--- Selected passage Enclosed Below ---
University of Central Florida associate lecturer Irene Pons and her legal studies class are striving to help a Central Florida woman revise her birth certificate.
Why does Juleigh Mayfield need legal intervention in order to complete such an ordinary task?
Because her story isn’t so typical.
Neither Male or Female
Although Mayfield lived four decades of her life as a man, she was technically born intersex, meaning she possesses both male and female biological characteristics. Intersex is a naturally occurring variation, and while children are assigned a legal sex at birth, sometimes they later learn their gender does not match that selection.
According to InterACT Advocates for Intersex Youth, experts estimate that as many as 1.7 percent of people are born with intersex traits, which is about as common as being born with red hair.
At the age of 17, Mayfield was diagnosed 47, XXY with Klinefelter syndrome. 47, XXY is a genetic variation that results when a baby is born with an extra copy of the X chromosome. Klinefelter syndrome develops at puberty and has the potential to adversely affect genital growth, which can lead to a lower production of hormones.
--- End of Enclosed Selected passage ---
# [Your objective]
How does the article about Juleigh Mayfield's effort to revise her birth certificate go on? Continue it from its final sentence.
--- Record excerpts Enclosed Below ---
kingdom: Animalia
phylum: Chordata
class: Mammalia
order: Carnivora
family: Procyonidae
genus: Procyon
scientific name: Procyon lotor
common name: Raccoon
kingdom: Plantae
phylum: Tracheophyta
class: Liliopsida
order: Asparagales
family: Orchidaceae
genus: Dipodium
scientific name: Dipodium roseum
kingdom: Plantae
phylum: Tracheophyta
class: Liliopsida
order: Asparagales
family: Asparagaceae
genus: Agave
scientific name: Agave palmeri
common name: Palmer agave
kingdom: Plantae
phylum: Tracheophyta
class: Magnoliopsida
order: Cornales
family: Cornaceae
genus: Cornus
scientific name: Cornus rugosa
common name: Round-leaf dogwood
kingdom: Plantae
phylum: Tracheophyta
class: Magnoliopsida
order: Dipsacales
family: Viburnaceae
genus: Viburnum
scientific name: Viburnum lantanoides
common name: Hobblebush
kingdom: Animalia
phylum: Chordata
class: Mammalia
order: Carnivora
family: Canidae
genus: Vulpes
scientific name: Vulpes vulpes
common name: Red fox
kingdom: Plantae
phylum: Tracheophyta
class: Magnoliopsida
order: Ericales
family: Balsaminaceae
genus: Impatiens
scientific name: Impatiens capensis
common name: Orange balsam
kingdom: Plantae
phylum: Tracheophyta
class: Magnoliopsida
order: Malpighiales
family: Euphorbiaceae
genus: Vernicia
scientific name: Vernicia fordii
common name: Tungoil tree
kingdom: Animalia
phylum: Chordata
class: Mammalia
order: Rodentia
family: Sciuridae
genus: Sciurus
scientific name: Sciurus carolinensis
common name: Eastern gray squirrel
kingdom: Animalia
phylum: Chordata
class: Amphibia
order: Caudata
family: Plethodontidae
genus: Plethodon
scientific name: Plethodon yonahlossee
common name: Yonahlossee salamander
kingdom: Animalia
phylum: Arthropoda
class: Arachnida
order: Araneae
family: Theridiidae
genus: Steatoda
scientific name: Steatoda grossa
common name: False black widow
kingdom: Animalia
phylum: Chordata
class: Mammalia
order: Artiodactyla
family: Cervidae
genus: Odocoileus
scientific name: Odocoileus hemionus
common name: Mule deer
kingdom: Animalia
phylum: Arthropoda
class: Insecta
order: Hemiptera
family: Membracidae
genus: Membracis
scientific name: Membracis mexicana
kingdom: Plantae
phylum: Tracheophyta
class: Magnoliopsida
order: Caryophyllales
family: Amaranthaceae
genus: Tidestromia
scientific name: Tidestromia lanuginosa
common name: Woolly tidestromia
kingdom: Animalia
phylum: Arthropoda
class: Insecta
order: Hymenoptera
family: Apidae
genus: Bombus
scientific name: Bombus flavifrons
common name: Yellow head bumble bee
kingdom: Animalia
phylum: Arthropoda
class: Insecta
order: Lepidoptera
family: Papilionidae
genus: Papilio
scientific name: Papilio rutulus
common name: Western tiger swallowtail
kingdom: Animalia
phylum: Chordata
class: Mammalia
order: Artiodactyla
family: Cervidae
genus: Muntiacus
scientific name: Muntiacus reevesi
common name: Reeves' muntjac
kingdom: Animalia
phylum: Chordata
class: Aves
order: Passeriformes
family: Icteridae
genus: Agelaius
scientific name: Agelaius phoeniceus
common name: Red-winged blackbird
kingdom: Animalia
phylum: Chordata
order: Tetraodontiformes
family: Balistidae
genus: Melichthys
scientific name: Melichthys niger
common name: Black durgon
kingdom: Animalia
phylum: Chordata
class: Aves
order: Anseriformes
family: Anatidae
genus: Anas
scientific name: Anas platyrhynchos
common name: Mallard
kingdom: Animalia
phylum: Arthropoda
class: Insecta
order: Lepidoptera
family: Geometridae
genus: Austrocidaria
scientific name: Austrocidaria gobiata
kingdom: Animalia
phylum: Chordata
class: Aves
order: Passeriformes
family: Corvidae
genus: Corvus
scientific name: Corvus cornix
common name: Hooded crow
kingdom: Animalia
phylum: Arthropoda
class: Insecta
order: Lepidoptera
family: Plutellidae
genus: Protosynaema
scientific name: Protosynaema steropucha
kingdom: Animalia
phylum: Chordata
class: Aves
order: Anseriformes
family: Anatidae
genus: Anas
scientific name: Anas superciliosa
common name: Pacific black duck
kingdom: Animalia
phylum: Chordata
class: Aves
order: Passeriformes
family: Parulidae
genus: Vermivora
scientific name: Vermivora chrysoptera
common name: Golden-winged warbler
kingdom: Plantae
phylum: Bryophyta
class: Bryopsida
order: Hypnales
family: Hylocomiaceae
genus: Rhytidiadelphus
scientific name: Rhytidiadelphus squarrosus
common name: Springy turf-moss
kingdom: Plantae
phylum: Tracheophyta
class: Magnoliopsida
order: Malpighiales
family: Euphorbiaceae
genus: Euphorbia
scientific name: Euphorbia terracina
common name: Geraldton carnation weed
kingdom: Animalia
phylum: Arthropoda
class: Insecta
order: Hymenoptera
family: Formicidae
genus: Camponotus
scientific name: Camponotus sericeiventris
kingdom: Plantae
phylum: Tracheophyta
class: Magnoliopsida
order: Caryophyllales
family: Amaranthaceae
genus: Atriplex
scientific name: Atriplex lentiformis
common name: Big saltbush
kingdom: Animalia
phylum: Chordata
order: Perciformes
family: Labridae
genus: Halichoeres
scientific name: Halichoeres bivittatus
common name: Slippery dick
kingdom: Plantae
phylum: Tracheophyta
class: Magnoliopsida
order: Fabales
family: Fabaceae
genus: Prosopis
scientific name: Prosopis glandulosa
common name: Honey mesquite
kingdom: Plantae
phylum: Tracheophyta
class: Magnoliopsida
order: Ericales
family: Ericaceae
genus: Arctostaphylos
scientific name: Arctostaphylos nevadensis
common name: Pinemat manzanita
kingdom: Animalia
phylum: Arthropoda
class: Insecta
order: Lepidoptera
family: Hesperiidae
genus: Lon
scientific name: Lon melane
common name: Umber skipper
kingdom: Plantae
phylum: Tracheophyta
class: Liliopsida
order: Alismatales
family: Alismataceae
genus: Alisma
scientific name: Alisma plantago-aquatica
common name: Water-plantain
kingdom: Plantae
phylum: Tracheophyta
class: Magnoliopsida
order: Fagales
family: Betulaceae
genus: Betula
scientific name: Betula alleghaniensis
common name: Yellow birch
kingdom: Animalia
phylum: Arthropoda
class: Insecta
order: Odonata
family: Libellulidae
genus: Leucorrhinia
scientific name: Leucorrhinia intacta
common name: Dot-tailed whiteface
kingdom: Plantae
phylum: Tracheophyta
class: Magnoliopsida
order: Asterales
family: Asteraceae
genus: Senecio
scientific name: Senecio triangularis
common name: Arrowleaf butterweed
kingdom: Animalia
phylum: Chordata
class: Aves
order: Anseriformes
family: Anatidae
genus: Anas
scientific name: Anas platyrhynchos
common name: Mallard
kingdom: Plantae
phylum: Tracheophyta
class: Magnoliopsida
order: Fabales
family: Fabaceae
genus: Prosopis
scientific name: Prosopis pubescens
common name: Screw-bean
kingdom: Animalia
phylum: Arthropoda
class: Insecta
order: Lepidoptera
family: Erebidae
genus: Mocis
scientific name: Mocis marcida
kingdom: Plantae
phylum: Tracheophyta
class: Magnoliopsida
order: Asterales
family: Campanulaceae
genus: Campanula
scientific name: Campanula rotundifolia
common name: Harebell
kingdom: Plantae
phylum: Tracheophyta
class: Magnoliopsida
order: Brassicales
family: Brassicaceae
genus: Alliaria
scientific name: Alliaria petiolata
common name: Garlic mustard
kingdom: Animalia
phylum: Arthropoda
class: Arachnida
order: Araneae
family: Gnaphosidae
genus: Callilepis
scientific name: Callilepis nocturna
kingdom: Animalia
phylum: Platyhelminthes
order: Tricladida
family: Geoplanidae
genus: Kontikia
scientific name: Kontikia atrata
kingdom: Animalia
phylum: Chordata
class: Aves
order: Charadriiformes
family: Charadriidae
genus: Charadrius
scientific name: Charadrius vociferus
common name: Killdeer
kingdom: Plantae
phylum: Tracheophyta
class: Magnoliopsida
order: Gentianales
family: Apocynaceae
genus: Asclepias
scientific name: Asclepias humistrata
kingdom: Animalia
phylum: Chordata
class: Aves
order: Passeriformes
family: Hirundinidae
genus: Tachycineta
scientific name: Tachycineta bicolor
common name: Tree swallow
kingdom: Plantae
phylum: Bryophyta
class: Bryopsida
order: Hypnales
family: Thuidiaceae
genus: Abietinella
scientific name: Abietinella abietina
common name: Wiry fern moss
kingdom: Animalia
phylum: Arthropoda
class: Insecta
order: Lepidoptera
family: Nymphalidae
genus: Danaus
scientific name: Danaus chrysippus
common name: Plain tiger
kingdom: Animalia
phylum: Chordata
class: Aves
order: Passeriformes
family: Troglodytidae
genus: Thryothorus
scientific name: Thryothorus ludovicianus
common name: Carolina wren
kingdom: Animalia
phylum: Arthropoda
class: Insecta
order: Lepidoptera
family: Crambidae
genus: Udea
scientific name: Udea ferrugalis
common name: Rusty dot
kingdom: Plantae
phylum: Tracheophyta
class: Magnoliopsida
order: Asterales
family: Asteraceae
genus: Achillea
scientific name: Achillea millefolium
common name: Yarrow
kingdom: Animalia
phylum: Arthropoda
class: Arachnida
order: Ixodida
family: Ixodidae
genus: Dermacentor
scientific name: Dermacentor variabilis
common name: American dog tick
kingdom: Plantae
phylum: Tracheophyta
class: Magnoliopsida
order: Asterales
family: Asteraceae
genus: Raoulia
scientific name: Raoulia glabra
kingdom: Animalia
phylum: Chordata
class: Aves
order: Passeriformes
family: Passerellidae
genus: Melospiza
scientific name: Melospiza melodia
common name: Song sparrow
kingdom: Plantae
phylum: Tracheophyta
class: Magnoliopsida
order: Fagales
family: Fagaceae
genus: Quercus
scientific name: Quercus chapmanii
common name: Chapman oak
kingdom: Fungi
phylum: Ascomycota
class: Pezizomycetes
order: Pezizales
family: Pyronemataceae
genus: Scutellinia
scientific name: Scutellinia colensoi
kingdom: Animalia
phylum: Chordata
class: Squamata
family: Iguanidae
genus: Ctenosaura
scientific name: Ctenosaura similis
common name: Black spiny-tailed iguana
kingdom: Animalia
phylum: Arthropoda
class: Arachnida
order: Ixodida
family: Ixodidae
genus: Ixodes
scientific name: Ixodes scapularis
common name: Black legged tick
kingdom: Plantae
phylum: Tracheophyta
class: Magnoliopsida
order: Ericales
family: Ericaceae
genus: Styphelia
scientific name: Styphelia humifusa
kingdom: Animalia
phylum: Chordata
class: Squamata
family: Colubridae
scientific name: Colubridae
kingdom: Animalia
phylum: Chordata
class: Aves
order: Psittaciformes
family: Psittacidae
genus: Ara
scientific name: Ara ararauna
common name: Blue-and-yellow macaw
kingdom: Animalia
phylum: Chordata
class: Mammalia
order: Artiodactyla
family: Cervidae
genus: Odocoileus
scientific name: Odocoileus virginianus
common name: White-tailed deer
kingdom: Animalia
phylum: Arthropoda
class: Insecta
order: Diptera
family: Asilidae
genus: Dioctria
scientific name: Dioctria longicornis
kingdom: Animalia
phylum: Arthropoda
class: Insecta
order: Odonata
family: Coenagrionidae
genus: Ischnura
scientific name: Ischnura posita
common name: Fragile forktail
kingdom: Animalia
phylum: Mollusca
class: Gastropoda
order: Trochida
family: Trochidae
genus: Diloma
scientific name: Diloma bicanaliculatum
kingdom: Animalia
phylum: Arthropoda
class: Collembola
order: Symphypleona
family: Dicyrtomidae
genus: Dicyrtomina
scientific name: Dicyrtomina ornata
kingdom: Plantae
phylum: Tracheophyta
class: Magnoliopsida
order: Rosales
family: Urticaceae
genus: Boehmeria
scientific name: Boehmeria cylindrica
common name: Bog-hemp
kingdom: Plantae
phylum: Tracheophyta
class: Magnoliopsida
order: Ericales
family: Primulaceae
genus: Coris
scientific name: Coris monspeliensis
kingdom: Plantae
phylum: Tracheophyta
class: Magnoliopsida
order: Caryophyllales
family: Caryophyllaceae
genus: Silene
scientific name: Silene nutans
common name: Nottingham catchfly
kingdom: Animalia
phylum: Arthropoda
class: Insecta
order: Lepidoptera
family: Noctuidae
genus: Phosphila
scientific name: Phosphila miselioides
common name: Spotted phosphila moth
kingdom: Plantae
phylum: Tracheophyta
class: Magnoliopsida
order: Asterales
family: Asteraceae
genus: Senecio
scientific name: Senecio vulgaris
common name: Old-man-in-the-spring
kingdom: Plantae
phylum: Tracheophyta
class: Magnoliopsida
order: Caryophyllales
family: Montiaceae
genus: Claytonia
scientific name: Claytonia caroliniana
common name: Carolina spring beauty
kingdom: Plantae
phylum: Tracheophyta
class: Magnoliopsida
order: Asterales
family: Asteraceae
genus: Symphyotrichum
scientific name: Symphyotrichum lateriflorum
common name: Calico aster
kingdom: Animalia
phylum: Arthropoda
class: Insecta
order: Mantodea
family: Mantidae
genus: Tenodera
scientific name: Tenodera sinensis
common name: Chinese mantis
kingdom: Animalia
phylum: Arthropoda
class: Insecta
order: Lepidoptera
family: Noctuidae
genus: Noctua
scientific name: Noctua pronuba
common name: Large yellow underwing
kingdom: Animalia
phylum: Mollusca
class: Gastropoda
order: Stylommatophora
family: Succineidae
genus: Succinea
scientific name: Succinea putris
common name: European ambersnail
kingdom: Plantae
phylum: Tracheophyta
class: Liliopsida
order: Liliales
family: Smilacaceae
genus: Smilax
--- End of Enclosed Record excerpts ---
# [Solved exercise]
At age 43, after experiencing a number of medical complications linked to her variation — including lupus, osteoporosis and a hysterectomy — doctors at the National Institute of Health advised her to take estrogen for a better quality of life.
“I said, ‘What if I go home and I don’t go on anything?’ Because I knew that the estrogen would heighten all the feminine aspects of my life and cause a full transition,” Mayfield says. “And the doctor said, ‘We believe that if you go home and you do nothing, you’ll be dead in five years.’”
She chose the estrogen, the surgery and her life.
But with the decision to become female came a new set of issues.
Battle for a Birth Certificate
Her Alabama birth certificate list male and her former name, James Bradford Mayfield. In Alabama, a court order is needed to change the gender on a birth certificate, but there is no form or process available to obtain one. Without an updated birth certificate, Mayfield struggles with presenting legal documentation for things like loans, employment and updating her passport.
“It’s hard to understand that a piece of paper impacts so much of what we do,” Mayfield says. “I travel a lot for advocacy, and I need to be able to say, ‘This is who I am.’ I don’t want to have to hide. Nobody should have to hide.”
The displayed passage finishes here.